*Извлеченный текст*
Следует особо отметить, что, добывая свои априорные формы, Кант трактует их не только как составляющие синтетического акта, извлеченные постфактум, но и как механизмы получения нового знания. Разумеется, то же самое касается и вещей-в-себе. Тем не менее, философ не говорит о них так, как если бы они были увидены им до познания. Об этом свидетельствует жесточайший запрет на какое-либо позитивное описание вещей-в-себе. Таким образом, происходит своего рода «подмена процесса познания его результатами, способов достижения истины формами выражения уже достигнутой истины»[4]. Но очевидно, что сам Кант прекрасно отдавал себе отчет в этой «подмене». В этом и состоит изящество его априоризма: с одной стороны, изящество, а с другой – парадоксальность.
Ведь суть «коперниканского поворота» в том, что теперь в фокусе философского исследования находится не истина в каком бы то ни было виде, а то, как мы пытаемся ее познать, то, что мы делаем, когда хотим познать истину. Кант занимается уже не познанием, не познает в классическом смысле этого слова. Он исследует механизмы познания после того, как сам акт познания уже совершился.
Эту же «коперниканскую» машинку мы можем наблюдать и в этическом учении Канта. Для философа не существует плохих или хороших людей, существуют лишь конкретные поступки, совершенные действия, которые должны быть соотнесены с чистой формой, с категорическим императивом. Суть не в том, чтобы вспоминать о вещах, обстоятельствах, вынудивших к поступку, а в том, чтобы сравнить то, как мы уже поступили, с тем, как должны были поступить. И это долженствование основывается только лишь на автономной воле и свободе, более того, оно их утверждает. Человек, совершивший преступление, полностью ответственен за него, так как он лично на это решился. И здесь не имеет значение его воспитание, трудное детство и сомнительное окружение. В тот самый миг, когда человек совершал деяние, он знал, на что идет, так как моральный закон присутствует во всех без исключения, и все-таки мог поступить иначе. Лишь после деяния мы можем анализировать его, выяснять и раскладывать по полочкам причины, но в сам момент совершения человек этими каузальными связями не руководствуется, иначе этот поступок к практическому (в кантовском смысле) отношения не имеет. И в этом смысле человек абсолютно свободен. Так непоколебимая строгость этики Канта оборачивается гуманизмом.

*Общий список*
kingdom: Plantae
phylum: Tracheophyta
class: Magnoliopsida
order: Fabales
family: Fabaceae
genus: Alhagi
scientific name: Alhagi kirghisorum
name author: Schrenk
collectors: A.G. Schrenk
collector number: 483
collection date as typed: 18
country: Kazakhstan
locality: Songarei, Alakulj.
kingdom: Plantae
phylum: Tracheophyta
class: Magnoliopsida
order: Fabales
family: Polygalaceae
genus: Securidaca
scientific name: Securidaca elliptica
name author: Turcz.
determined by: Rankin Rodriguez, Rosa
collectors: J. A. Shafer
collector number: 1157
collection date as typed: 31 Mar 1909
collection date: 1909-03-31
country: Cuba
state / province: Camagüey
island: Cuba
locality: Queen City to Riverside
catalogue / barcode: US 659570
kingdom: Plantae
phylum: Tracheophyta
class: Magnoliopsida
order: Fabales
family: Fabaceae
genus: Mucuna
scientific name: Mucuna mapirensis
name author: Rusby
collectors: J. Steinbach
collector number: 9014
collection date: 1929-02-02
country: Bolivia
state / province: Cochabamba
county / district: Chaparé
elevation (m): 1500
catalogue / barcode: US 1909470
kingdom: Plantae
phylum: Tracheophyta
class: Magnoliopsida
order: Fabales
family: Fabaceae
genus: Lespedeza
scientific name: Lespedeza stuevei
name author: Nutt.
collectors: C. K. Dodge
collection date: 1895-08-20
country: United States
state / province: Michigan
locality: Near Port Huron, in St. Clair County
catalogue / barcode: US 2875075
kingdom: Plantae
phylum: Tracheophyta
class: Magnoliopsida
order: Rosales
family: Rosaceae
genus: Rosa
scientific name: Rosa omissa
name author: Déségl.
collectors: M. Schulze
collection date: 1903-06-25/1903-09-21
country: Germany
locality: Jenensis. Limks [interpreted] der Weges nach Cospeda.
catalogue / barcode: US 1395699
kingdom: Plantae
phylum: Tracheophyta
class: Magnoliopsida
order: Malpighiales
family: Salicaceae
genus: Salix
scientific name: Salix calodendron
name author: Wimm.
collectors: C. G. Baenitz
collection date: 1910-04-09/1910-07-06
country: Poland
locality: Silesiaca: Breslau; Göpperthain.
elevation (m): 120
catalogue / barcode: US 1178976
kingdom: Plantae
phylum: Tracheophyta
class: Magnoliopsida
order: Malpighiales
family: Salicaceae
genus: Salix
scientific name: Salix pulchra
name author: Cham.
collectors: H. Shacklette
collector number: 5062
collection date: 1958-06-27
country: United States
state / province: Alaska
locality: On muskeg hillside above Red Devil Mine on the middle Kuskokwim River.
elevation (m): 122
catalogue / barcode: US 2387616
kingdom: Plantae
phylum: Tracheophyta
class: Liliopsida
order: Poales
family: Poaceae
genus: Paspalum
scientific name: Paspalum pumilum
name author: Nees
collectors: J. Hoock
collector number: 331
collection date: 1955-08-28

*Что требуется*
Продолжите текст о «коперниканском повороте» у Канта, начав сразу после его последнего предложения.

*Ответ на задание*
Еще более отчетливо «коперниканский поворот» можно увидеть в связи с понятиями Бога и веры. Последнее у Канта весьма своеобразно, да и Бог не является ориентиром для практического разума. Дело не обстоит так, что человек не находит эмпирического подтверждения Бога, но тем не менее верит в него, в страшный суд и в геенну огненную, и поэтому, страшась, поступает правильно. Эта ситуация по существу ничем не будет отличаться от той, в которой Бог был бы обнаружен в опыте. Предмет веры не может выступать ориентиром для поведения, условием выбора, таковым может быть лишь моральный закон. Сначала совершается поступок, а потом мы можем найти оправдание реализованной максиме. Вот почему вопрос о том, «на что я могу надеяться», задается Кантом после вопроса «что я должен делать». Объект веры не предпосылается должному, но оправдывает поступок, совершенный в качестве должного.
Итак, мы имеем достаточно отчетливое представление о том, что такое «коперниканский поворот». Однако такая картина вызывает ряд уточняющих вопросов.
«Коперниканский поворот» явился основанием для того, чтобы познающий со своими способностями оказался включенным в процесс становления мира явлений, то есть доступного окружающего мира. Но каково значение этого включения? Означает ли оно, что у субъекта теперь больше прав на истинное познание, даже на абсолютность? Вспомним слова Канта: «Естествоиспытатели поняли, что разум видит только то, что сам создает по собственному плану, что он с принципами своих суждений должен идти впереди, согласно постоянным законам, и заставлять природу отвечать на его вопросы, а не тащиться у нее словно на поводу…». Или же агностицизм Канта полностью перекрывает доступ к познанию мира в окончательном виде, лишает субъекта центральной позиции и оставляет наедине со своими формами?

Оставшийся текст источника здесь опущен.